I kept thinking, "What these trees must have seen..."
These gravel beds were once rows and rows of Barracks.
"...The current appearance of the area fails to convey the sense of confinement and density of the original barracks complex. The concentration camp was initially planned to hold 6000 prisoners, but was continually overcrowded in later years. In particular from 1944 onwards the situation confronting the prisoners was an utter disaster: the interiors of the barracks were altered to jam in as many persons as possible. Living conditions worsened drastically, with disease and hunger rife. On April 29, 1945, the day the camp was liberated by American troops, over 30,000 completely enfeebled persons were imprisoned here."

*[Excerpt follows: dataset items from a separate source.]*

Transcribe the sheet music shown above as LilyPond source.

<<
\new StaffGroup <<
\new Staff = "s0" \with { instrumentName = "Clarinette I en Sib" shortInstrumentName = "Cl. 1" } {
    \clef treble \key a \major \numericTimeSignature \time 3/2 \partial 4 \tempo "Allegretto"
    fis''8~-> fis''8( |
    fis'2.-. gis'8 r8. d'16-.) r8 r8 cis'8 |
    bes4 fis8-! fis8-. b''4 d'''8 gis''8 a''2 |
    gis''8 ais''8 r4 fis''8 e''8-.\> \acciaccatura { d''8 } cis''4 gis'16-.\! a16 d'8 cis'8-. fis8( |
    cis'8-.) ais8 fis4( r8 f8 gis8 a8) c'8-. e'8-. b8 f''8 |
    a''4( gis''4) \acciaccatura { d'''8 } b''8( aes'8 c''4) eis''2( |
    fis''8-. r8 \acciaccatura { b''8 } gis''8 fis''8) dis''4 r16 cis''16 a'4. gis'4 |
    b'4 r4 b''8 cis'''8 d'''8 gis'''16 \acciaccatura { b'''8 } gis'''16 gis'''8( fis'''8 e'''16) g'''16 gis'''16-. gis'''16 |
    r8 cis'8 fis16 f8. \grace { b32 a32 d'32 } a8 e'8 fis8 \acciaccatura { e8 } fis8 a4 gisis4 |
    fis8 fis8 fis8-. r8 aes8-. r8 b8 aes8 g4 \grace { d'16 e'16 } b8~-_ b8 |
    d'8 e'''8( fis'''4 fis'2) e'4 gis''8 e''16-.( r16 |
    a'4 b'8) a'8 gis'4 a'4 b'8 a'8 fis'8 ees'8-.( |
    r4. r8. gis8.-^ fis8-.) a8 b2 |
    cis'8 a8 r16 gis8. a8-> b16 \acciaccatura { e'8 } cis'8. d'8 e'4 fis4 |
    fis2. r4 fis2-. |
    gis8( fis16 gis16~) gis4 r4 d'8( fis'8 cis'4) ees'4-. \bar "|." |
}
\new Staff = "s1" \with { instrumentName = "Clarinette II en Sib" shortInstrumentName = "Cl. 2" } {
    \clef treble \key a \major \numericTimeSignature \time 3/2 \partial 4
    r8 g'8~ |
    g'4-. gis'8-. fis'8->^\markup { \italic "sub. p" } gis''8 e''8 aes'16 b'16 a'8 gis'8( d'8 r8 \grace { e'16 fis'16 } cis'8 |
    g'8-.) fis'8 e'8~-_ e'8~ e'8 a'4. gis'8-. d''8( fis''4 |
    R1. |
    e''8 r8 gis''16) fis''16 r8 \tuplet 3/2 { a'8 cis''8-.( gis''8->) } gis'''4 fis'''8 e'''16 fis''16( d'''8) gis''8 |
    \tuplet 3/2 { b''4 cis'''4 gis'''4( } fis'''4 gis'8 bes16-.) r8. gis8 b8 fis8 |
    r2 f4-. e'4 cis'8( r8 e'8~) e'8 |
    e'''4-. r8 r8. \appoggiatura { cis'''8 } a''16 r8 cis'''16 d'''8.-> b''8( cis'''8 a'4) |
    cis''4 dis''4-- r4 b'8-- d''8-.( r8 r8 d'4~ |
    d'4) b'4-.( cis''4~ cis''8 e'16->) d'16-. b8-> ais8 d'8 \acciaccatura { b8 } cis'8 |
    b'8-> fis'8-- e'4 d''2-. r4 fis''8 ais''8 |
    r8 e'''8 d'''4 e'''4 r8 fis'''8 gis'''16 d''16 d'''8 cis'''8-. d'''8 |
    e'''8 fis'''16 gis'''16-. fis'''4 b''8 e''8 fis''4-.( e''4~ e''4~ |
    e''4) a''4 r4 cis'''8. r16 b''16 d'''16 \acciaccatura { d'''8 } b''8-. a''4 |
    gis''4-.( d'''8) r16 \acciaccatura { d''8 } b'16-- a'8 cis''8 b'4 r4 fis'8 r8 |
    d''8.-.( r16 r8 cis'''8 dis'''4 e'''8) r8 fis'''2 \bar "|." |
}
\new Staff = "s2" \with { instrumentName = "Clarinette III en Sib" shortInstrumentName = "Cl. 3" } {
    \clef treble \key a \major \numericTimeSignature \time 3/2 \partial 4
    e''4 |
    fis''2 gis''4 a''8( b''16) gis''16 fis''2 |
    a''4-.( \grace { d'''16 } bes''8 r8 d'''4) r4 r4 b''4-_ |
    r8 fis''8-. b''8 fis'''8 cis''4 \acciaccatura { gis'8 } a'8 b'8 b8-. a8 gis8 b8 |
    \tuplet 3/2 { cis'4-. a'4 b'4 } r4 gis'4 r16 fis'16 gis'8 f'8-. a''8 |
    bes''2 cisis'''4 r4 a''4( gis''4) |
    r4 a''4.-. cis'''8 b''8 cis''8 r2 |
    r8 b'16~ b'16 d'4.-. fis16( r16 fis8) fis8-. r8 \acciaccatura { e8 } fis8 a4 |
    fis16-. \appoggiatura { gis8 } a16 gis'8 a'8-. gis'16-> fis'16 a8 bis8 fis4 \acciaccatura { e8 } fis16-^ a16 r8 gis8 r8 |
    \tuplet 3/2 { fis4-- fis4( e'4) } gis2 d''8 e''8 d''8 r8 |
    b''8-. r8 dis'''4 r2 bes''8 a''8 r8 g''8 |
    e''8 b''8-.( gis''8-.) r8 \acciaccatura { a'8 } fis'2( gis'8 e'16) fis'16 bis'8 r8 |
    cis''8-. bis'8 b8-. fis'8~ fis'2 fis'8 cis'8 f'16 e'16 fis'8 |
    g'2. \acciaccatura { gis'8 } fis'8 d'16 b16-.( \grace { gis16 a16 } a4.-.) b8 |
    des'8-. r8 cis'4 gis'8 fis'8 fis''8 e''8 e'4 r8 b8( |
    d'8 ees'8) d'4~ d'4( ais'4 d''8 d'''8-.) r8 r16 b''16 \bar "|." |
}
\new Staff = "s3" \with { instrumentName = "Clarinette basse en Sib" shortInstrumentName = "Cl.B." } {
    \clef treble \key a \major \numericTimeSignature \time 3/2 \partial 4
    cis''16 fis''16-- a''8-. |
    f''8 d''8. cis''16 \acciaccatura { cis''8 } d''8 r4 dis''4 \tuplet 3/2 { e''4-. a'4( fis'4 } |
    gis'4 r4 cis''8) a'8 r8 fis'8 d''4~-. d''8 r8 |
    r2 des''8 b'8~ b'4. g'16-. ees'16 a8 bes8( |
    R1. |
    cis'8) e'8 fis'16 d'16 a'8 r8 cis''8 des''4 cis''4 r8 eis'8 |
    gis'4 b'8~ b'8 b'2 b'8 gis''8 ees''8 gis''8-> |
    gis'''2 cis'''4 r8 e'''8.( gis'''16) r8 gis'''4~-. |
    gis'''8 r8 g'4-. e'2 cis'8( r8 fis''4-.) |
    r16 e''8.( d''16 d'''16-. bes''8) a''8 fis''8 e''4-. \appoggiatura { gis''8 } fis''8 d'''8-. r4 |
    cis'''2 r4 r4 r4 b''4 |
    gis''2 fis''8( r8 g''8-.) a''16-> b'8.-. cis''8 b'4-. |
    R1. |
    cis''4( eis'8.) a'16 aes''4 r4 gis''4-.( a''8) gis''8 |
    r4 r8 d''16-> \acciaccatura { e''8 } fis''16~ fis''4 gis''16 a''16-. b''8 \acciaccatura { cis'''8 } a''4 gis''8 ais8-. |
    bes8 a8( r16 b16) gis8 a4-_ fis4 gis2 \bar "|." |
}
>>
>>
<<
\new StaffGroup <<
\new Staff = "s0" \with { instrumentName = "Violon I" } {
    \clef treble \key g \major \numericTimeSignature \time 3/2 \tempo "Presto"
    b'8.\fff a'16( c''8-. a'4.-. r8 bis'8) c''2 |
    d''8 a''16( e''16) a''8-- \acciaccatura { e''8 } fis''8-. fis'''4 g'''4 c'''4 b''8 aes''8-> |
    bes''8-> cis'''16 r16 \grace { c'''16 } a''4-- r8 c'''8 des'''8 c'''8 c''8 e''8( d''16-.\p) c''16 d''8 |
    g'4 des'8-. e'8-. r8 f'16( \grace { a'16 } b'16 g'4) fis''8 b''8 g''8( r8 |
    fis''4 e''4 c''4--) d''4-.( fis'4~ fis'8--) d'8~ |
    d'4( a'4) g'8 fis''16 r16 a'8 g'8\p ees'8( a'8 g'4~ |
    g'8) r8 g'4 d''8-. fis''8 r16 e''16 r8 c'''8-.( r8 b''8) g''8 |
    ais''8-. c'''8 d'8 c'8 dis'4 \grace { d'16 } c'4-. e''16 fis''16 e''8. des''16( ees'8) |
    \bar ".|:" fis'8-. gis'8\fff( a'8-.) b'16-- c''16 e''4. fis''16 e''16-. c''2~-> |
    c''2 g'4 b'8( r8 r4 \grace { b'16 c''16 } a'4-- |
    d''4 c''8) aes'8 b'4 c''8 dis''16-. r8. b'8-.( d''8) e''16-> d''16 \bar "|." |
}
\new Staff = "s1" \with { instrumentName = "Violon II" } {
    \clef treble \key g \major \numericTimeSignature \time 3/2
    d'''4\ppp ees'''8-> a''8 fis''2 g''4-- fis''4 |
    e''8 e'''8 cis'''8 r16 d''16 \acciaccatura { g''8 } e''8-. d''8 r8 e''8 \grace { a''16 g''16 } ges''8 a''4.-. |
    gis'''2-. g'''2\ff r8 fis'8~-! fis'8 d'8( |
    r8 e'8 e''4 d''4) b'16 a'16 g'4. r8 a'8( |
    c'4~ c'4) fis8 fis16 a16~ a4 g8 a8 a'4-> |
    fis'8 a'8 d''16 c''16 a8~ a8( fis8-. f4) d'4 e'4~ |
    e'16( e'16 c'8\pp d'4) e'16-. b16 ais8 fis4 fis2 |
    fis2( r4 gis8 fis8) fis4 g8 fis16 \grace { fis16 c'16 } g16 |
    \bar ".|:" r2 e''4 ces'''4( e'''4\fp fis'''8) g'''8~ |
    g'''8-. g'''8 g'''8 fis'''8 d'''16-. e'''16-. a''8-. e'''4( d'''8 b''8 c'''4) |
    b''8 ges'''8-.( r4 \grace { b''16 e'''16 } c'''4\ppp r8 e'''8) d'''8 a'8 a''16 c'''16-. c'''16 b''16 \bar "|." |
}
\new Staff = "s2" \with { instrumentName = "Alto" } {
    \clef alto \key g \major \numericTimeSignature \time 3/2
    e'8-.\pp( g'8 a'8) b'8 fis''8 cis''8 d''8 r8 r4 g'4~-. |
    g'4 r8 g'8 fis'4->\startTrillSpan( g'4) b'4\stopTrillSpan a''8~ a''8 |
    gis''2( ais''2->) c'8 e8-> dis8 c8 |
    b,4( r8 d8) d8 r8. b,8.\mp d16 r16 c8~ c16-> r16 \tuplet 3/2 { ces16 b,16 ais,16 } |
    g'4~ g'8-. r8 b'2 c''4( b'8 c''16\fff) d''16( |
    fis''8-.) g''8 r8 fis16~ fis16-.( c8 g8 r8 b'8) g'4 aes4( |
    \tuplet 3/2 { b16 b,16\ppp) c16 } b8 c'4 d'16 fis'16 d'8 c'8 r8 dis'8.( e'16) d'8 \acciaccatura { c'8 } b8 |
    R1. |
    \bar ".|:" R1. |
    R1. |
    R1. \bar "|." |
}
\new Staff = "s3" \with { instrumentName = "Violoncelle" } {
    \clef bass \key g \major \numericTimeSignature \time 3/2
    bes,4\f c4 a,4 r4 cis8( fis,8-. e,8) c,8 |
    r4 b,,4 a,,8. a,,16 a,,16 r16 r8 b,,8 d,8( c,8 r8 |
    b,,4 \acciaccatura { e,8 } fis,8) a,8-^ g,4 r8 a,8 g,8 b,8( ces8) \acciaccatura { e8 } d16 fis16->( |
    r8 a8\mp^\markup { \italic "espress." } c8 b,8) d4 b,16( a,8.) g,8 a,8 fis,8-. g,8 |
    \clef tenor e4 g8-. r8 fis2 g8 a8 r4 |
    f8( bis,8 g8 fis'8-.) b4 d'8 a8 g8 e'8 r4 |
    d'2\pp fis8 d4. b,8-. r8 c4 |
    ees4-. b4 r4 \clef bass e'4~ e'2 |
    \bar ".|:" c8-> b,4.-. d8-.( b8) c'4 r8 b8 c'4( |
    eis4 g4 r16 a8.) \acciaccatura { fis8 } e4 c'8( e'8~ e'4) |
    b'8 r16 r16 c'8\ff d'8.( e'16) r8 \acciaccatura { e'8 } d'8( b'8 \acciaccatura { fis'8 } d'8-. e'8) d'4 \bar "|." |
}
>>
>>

One of two death rooms where they stored the corpses.
 Evy got hungry in the crematorium. I came in here and began to feed her. I felt defiant and powerful that I was sustaining life in the very place that was designated to end life. 
Crematorium exterior
"The unkown prisoner" by Fritz Koelle.

The inscription, roughly translated, "To honor the dead, to warn the living."

Nathan on Camp Road

This map shows the "socialist camp system," and we were at only ONE. Sick and highly organized.
I like to call this "spite breastfeeding."
This is the Jourhouse where they stripped the prisoners of everything, including their clothes, in an effort to humiliate and embarrass them while taking away their individuality and turning them into a number.
The experience was terrible and emotionally exhausting and I highly recommend it to anyone. It is really something to experience awe, nausea, disbelief, sorrow, hope, anger, confusion and determination in a single draw of breath.